Federica Stefanelli interpreta in maniera credibile una Vivie dalla sorprendente spigliatezza iniziale, ricca di certezze sulla madre e la sua vita. Il passaggio alla “nuova” Vivie, meno sicura del giudizio sulla genitrice, avviene con estrema naturalezza, segno evidente di maturità attoriale.

Giuseppe Pambieri, da parte sua, dà vita al perfetto gentiluomo vittoriano, forte della sua ricchezza per grazia della quale pensa che ogni porta gli sia aperta. Geloso del giovane Frank, si “prostituisce” davanti a Vivie chiedendola in moglie, rendendosi patetico nell’esaltare la sua modestia, e vantando poi la sua ricchezza, per finire rivelando alla ragazza il rapporto d’affari che ha con sua madre.

Fabrizio Nevola è un Frank spavaldo e ambizioso, un potenziale Ronnie Craig se fosse nata appena mezzo secolo dopo. Pino Tufillaro, nel ruolo di Praed, agisce quasi da coscienza critica, suggerendo ora a questo, ora all’altro personaggio, l’atteggiamento da assumere; ma lo fa con distacco, come se in realtà anche la sua fosse una posa, e poco lo coinvolgono la vicende altrui. Risulta simpatico, pur nell’ipocrisia che lo caratterizza, il reverendo Gardner interpretato da Roberto Tesconi, stretto fra i ricordi di gioventù, una moglie gelosa e un figlio che detesta.

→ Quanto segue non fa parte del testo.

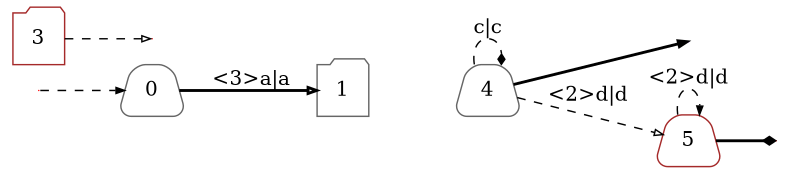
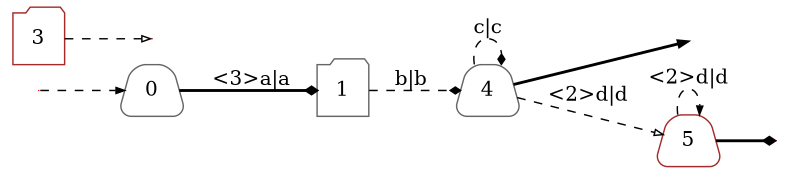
  digraph {
    rankdir=LR
    vcsn_context="lat<letterset<char_letters(abcde)>, letterset<char_letters(abcde)>>, q"
    node [color=red shape=point style=rounded]
    edge [arrowhead=normal arrowsize=.6 style=dashed]
    I0 [width=0 style=""]
    F3 [width=0 style=""]
    F4 [color=purple width=0 style=""]
    F5 [width=0 style=""]
    0 [color=gray40 shape=trapezium width=0.5]
    1 [color=gray40 shape=folder width=0.5]
    3 [color=brown shape=folder width=0.5]
    4 [color=gray40 shape=trapezium width=0.5]
    5 [color=brown shape=trapezium width=0.5]
    subgraph sub_1 {
      I0
      F3
      F4
      F5
    }
    subgraph sub_2 {
      0
      1
      3
      4
      5
    }
    I0 -> 0
-   0 -> 1 [arrowhead=onormal label="<3>a|a" style=bold]
+   0 -> 1 [arrowhead=diamond label="<3>a|a" style=bold]
+   1 -> 4 [arrowhead=diamond label="b|b"]
    3 -> F3 [arrowhead=onormal]
    4 -> F4 [style=bold]
    4 -> 4 [arrowhead=diamond label="c|c"]
    4 -> 5 [arrowhead=onormal label="<2>d|d"]
    5 -> F5 [arrowhead=diamond style=bold]
    5 -> 5 [label="<2>d|d"]
  }
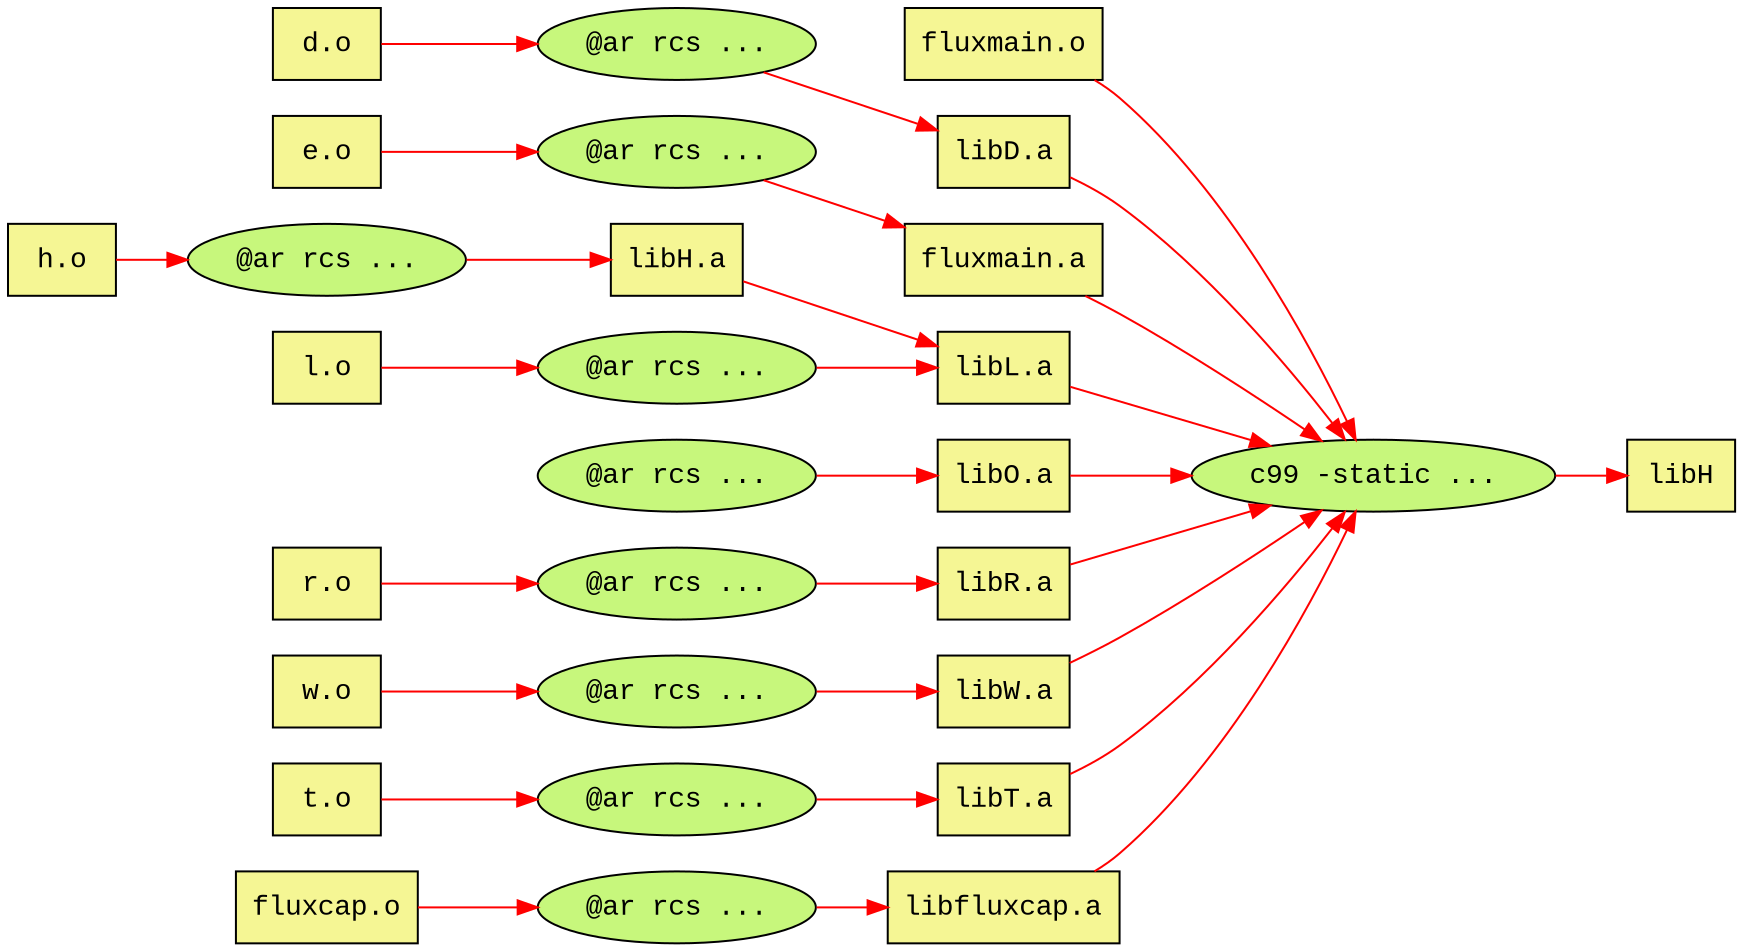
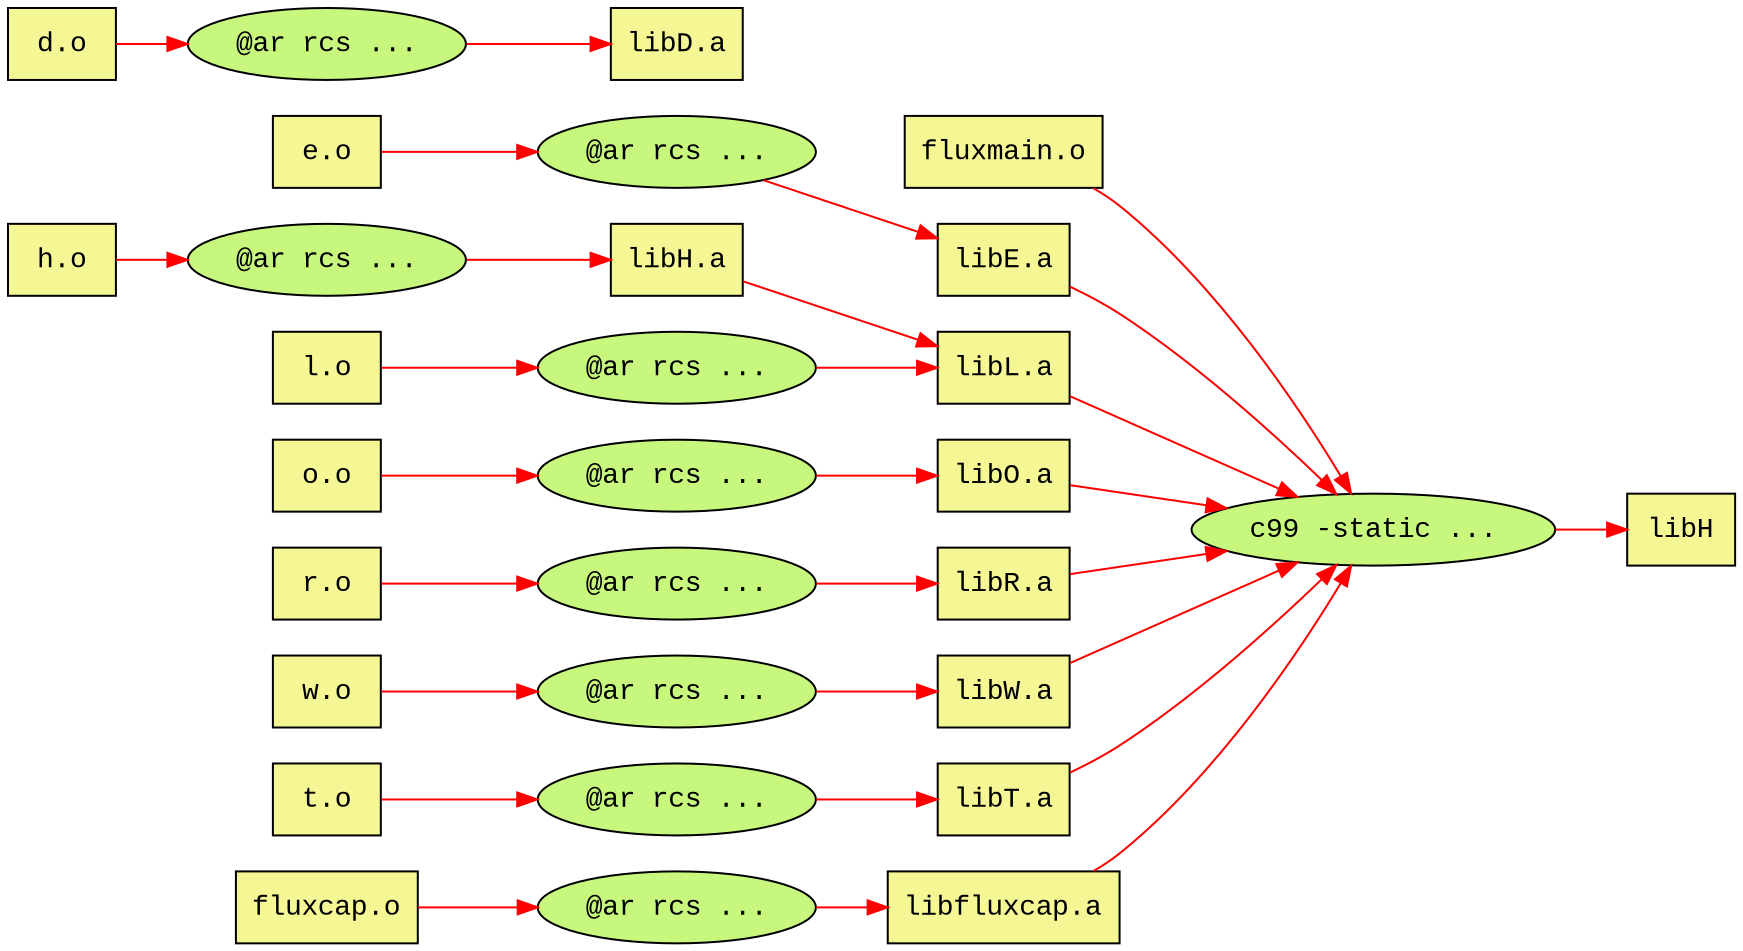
  digraph {
    fontname="Liberation Mono"
    rankdir=LR
    node [fillcolor="#f5f694" fontname="Liberation Mono" shape=box style=filled]
    edge [color=red fontname="Liberation Mono"]
    n1 [label=libH]
    n2 [fillcolor="#c7f77c" label="c99 -static ..." shape=ellipse]
    n3 [label="fluxmain.o"]
    n4 [label="libD.a"]
    n5 [fillcolor="#c7f77c" label="@ar rcs ..." shape=ellipse]
    n6 [label="d.o"]
-   n7 [label="fluxmain.a"]
+   n7 [label="libE.a"]
    n8 [fillcolor="#c7f77c" label="@ar rcs ..." shape=ellipse]
    n9 [label="e.o"]
    n10 [label="libH.a"]
    n11 [label="libL.a"]
    n12 [fillcolor="#c7f77c" label="@ar rcs ..." shape=ellipse]
    n13 [label="h.o"]
    n14 [fillcolor="#c7f77c" label="@ar rcs ..." shape=ellipse]
    n15 [label="l.o"]
    n16 [label="libO.a"]
    n17 [fillcolor="#c7f77c" label="@ar rcs ..." shape=ellipse]
+   n18 [label="o.o"]
    n19 [label="libR.a"]
    n20 [fillcolor="#c7f77c" label="@ar rcs ..." shape=ellipse]
    n21 [label="r.o"]
    n22 [label="libW.a"]
    n23 [fillcolor="#c7f77c" label="@ar rcs ..." shape=ellipse]
    n24 [label="w.o"]
    n25 [label="libT.a"]
    n26 [fillcolor="#c7f77c" label="@ar rcs ..." shape=ellipse]
    n27 [label="t.o"]
    n28 [label="libfluxcap.a"]
    n29 [fillcolor="#c7f77c" label="@ar rcs ..." shape=ellipse]
    n30 [label="fluxcap.o"]
    n2 -> n1
    n3 -> n2
-   n4 -> n2
    n5 -> n4
    n6 -> n5
    n7 -> n2
    n8 -> n7
    n9 -> n8
    n10 -> n11
    n11 -> n2
    n12 -> n10
    n13 -> n12
    n14 -> n11
    n15 -> n14
    n16 -> n2
    n17 -> n16
+   n18 -> n17
    n19 -> n2
    n20 -> n19
    n21 -> n20
    n22 -> n2
    n23 -> n22
    n24 -> n23
    n25 -> n2
    n26 -> n25
    n27 -> n26
    n28 -> n2
    n29 -> n28
    n30 -> n29
  }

La regia di Sepe, che lascia intendere un clima di sottile violenza, richiama alla memoria l’approccio di Peter Stein su Il ritorno a casa, una pièce che in un certo senso prosegue lungo la scia qui suggerita da Shaw. Del resto, la pièce è ancora oggi profondamente e drammaticamente attuale, perché la società occidentale del XX e del XXI Secolo, nonostante sia passata attraverso il ’68 e il femminismo, ancora non è riuscita a riconoscere alla donna la sua statura morale e intellettuale.

Per tacere della condizione della donna nel mondo musulmano.